### [WHAT IS NEEDED]
Recast the lines of the records below as a Markdown table with the columns "Row" and "Line," numbering each row and skipping blank lines. Leave the pictures out of the table.

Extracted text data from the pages
╔══

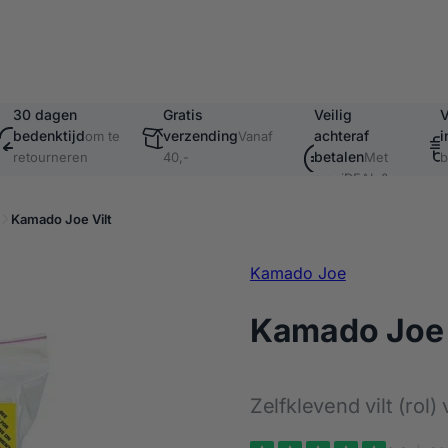
30 dagen
Gratis
Veilig
V
bedenktijd
verzending
achteraf
i
om te
Vanaf
betalen
retourneren
40,-
Met
b
o.a. iDEAL &
v
Klarna
Kamado Joe Vilt
Kamado Joe
Kamado Joe 
Zelfklevend vilt (rol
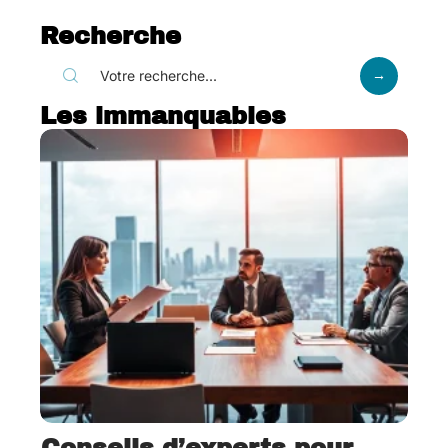
Recherche
Les immanquables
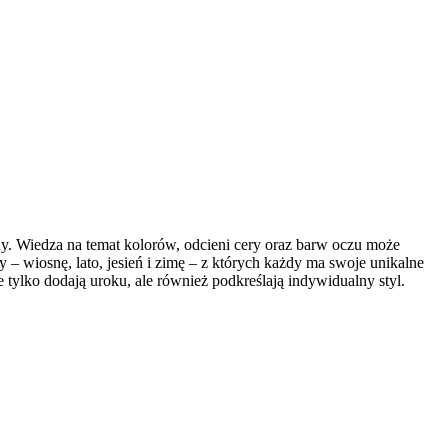
ody. Wiedza na temat kolorów, odcieni cery oraz barw oczu może
– wiosnę, lato, jesień i zimę – z których każdy ma swoje unikalne
 tylko dodają uroku, ale również podkreślają indywidualny styl.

╚══

### [SOLUTION TO THIS EXERCISE]
| Row | Line |
|---|---|
| 1 | 30 dagen |
| 2 | Gratis |
| 3 | Veilig |
| 4 | V |
| 5 | bedenktijd |
| 6 | verzending |
| 7 | achteraf |
| 8 | i |
| 9 | om te |
| 10 | Vanaf |
| 11 | betalen |
| 12 | retourneren |
| 13 | 40,- |
| 14 | Met |
| 15 | b |
| 16 | o.a. iDEAL & |
| 17 | v |
| 18 | Klarna |
| 19 | Kamado Joe Vilt |
| 20 | Kamado Joe |
| 21 | Kamado Joe  |
| 22 | Zelfklevend vilt (rol |
| 23 | Recherche |
| 24 | Les immanquables |
| 25 | ody. Wiedza na temat kolorów, odcieni cery oraz barw oczu może |
| 26 | – wiosnę, lato, jesień i zimę – z których każdy ma swoje unikalne |
| 27 |  tylko dodają uroku, ale również podkreślają indywidualny styl. |